Database

Your Content Doesn't Look Right

gourmet fare

Database - Wrong Character Set

Here are two typical symptoms of a database with the wrong character set.

  • allan1 asked...

    After encountering some weirdness with a modx install that I'd upgraded from 2.2.9 to 2.2.10 I noticed that the database had two differnt character sets, Utf8-general-ci and Latin-Swedish. I decided to do a fresh install, with the result that I had a new all utf8 database, however when I install addons through package manager the character set of their tables is Latin-Swedish. Is this a problem and if so what can I do so that the packages aren't installed with a different character set to the original package?

  • joyobject asked...

    I have made 3 languages for my site which are: English as default, Danish and Thai. There is no problem on Danish language (I can use Scandinavian characters). However, when I switched to Thai. I typed in Thai from content field. What modx render on the web page became '????'.

The problem here is that the database was created with the wrong character set and/or collation. What does this mean? Perhap more importantly, how can it be fixed?

The Solution

In both cases, the solution is to convert the database to use the universal 8-bit characterset known as UTF-8. The best way to do this is with cdc, a script that BobRay of Bob's Guides has developed and kindly made publicly available. The script will not only convert the database and its tables to use UTF-8 by default, but will search through the database and specifically convert every text entry and index with the wrong collation to one of the UTF-8 collations.

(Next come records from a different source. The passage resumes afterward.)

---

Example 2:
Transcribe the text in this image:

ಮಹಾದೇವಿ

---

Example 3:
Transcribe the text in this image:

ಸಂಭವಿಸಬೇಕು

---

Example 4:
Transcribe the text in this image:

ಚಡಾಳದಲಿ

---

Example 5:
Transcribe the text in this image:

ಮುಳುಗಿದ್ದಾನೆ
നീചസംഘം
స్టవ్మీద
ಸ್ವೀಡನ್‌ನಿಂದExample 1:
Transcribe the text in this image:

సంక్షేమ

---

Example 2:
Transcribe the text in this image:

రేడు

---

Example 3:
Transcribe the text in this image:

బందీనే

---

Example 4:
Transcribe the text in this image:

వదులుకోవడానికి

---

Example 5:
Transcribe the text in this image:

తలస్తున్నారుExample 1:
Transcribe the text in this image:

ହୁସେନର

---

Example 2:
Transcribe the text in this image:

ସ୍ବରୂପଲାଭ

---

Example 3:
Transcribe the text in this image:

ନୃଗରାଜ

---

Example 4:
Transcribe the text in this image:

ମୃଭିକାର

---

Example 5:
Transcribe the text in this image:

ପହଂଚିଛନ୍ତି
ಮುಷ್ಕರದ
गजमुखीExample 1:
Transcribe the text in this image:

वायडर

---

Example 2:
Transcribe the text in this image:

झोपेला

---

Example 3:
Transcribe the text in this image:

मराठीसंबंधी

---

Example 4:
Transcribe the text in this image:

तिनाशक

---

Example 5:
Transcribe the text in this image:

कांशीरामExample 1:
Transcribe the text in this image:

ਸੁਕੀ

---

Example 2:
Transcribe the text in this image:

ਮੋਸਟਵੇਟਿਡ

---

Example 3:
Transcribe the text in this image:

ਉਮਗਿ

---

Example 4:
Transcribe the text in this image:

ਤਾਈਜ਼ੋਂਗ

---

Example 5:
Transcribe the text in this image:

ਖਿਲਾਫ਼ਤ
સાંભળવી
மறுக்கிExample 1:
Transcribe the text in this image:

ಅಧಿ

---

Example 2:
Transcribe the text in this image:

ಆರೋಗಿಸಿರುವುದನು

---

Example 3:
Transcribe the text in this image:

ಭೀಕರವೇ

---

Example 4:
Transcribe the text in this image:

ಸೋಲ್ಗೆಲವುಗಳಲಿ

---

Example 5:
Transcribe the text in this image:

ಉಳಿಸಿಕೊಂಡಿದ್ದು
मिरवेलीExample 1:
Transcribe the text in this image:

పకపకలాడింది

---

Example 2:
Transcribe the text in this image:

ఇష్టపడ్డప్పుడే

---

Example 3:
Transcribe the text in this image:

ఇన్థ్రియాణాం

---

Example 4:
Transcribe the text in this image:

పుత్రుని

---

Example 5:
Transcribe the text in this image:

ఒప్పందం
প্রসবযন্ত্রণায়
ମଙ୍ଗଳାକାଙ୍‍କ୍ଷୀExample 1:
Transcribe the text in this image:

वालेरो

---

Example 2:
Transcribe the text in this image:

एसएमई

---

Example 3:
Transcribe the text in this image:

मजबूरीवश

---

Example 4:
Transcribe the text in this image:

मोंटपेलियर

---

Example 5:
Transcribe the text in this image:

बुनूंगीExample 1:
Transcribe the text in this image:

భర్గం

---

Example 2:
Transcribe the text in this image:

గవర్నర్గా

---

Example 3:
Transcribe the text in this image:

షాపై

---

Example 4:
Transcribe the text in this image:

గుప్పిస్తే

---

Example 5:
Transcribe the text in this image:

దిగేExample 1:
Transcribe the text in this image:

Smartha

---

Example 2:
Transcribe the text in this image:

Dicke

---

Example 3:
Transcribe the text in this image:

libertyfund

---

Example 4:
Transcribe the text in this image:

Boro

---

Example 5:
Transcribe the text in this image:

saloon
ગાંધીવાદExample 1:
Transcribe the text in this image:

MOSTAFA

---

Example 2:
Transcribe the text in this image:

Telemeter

BobRay's page contains a full description and instructions for its use.

What's the Story?

To the computer, every character that we see is represented by a number. There are a multitude of sets of these numbers arbitrarily assigned to represent the characters of different languages, as well as non-alphanumeric characters such as © or —.

Computers think in numbersPlain-text English (ASCII) and most Western European languages (I rather imagine that this would have been very different if the computer industry had not begun in English-speaking countries) are represented by the first 128 characters of almost all of these sets, so any one of them will work for these languages. But if your language has other characters, or, like Thai, Arabic, Cyrillic and other non-Latin based languages it has a completely different alphabet, many character sets simply don't have representations for them, so you'll get garbage text or simply a ? for each character.

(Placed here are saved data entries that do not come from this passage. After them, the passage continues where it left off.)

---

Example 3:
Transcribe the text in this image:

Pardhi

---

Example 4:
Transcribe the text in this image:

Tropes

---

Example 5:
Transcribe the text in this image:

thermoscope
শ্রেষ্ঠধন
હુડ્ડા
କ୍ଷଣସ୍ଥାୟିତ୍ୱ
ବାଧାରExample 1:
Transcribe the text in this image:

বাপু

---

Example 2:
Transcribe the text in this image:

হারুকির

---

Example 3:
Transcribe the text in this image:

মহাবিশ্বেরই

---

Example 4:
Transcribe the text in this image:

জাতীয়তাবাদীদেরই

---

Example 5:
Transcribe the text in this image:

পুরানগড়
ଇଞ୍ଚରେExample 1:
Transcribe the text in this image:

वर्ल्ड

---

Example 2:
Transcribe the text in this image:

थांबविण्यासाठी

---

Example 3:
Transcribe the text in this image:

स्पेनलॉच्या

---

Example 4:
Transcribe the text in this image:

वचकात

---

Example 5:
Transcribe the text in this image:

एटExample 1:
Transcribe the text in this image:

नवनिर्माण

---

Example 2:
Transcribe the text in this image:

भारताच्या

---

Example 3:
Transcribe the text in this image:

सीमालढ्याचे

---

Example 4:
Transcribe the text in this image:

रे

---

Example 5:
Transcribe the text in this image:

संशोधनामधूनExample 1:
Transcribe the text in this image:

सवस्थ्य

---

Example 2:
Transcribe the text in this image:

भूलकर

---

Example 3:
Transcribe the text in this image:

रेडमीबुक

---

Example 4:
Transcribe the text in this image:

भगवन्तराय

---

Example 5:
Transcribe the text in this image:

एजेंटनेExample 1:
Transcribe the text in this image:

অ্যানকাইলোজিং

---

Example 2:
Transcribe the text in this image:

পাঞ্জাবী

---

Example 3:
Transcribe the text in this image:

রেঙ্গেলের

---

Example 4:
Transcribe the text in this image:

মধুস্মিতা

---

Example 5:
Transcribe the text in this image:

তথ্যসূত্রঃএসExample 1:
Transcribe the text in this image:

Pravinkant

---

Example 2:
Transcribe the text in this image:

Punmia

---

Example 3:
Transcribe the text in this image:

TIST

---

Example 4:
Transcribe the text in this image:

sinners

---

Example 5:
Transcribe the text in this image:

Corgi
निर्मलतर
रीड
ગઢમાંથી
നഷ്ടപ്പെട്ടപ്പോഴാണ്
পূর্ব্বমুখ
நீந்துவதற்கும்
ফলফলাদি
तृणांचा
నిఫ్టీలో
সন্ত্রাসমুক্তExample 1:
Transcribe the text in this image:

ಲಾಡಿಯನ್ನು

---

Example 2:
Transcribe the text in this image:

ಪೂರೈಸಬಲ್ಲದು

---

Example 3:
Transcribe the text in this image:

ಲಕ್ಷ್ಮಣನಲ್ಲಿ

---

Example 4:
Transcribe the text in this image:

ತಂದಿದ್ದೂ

To solve this problem, the aforementioned multitude of character sets was devised. The database will support many, although certainly not all, of the possible character sets. If you wish to have content in Thai in a MySQL database, for example, you can use tis620. Newer versions of MySQL support more character sets.

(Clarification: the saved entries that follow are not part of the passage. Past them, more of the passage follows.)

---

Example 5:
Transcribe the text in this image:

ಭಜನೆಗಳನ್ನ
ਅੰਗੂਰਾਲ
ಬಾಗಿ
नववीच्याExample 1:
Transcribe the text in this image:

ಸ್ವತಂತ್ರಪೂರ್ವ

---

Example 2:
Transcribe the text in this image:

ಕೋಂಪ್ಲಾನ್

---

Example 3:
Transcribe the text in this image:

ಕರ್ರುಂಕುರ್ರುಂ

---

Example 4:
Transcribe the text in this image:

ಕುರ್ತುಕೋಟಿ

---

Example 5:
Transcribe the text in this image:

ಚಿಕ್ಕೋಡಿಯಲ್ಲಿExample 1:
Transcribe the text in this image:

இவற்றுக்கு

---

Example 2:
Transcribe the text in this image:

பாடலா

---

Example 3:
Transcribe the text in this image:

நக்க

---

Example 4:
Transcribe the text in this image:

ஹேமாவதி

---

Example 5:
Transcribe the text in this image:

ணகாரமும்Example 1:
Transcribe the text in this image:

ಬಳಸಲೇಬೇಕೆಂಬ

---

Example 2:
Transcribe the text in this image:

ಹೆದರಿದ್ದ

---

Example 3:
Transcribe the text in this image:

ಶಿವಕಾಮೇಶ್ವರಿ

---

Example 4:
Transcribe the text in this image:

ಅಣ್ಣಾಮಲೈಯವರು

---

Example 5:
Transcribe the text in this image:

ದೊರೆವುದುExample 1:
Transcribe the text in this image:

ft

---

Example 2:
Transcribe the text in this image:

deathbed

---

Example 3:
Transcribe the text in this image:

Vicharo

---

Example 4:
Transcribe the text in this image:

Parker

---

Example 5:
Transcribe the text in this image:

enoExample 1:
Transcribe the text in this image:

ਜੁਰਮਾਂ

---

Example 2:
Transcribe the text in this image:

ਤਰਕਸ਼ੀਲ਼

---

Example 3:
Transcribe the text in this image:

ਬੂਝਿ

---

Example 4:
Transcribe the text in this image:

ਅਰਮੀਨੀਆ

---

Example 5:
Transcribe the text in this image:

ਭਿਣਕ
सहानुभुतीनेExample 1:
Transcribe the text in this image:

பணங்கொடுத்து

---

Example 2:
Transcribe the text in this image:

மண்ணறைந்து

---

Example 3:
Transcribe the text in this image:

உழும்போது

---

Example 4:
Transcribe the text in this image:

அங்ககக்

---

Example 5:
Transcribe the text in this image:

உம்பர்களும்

But what if, like joyobject, you want to have multiple languages? For this, Unicode and its handful of UTF- character sets were developed years ago. In an attempt to dominate and lock in their markets, many of the bigger computer software and hardware companies resisted the adoption of such universal formats for years, forcing their customer base to use their own proprietary character sets and leading to the mish-mash of conflicting character sets we have to deal with.

Collation

Which comes first?Many languages have different characters for different forms of the same letter. For example, in German you can have u as in Muller, or ü as in Müller. Should these be sorted in a certain order, Muller before Müller? Should they be treated the same in a search? If you search for 'Mu%' will you only get Muller, or will you also get Müller? The collation will determine how such sorting and comparisons will be done. It's important to select the correct collation, as even UTF-8 has a number of language-specific collations. The MySQL documentation has a full explanation of its Unicode character sets and collations. You may need to change to the documentation for your version of MySQL to find out what character sets and collations it supports.

So why does MySQL install by default with the latin1 character set, and the latin1_swedish_ci collation? Because MySQL was originally developed and maintained in Sweden, at least until Oracle bought it a few years ago. It's easy enough to change that in the main MySQL engine's configuration file, but most hosting companies don't bother.